[erlang-questions] [erlang-question] How to comprehend two lists synchronously?
Björn Gustavsson
bgustavsson@REDACTED
Mon Nov 21 09:55:53 CET 2011
On 11/21/11, Jeff Schultz <jws@REDACTED> wrote:
> So if T1 and T2 have length N, you get a peak stack use of N frames.
> Unless the VM does some clever transformation when it loads this code,
> of course.
It doesn't.
> In this case, the stack frame is able to be trimmed to 1 entry before
> the recursion, so it quite possibly ends up taking a similar amount of
> space to the intermediate list produced by the usual tail recursion
> transformation.
Actually, "{trim,2,1}" means that two stack entries will be trimmed
and one stack entry will remain. The number of remaining stack
entries is only there to simplify the hipe compiler; it will not be used
at run-time by BEAM.
This function will use the same amount of space (two words) as
the tail-recursive version.
> This may actually be better than Erlang tail recursion followed by
> reverse/2 because it avoids garbage collecting the intermediate list
> produced by the usual tail recursion transformation. Whether this
> ends up as a net speed gain as well is something one would have to
> measure.
Yes, it must be measured in every individual case. In general, both
versions run with roughly the same speed.
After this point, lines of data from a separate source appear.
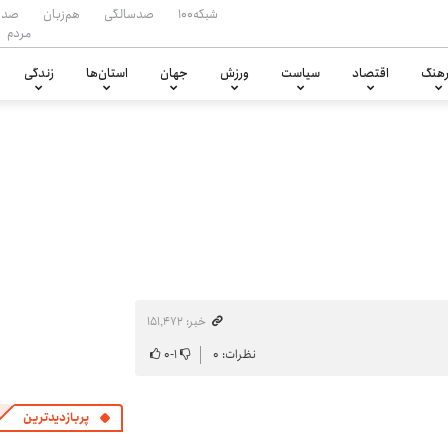
شبکه۱۰۰
صدسالگی
هم‌زبان
صدا
مردم
هنگ
اقتصاد
سیاست
ورزش
جهان
استان‌ها
زندگی
خبر: ۱۵۱٬۴۷۲
نظرات: ۰
۱
-
۰
پربازدیدترین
Depending on hardware
archictecture (CPU, cache), heap size, typical list size, and probably
other factors, the tail recursive or body recursive function could be
fastest.
> (The trim instruction seems weird. I'm curious about why it was done
> this way.)
Mainly backward compatibility. It would have been very difficult to do
stack trimming in the traditional way without breaking backward
compatibility. Unfortunately the return address is stored at the
wrong end of the stack frame from the point of view of stack
trimming, but too much depend on it.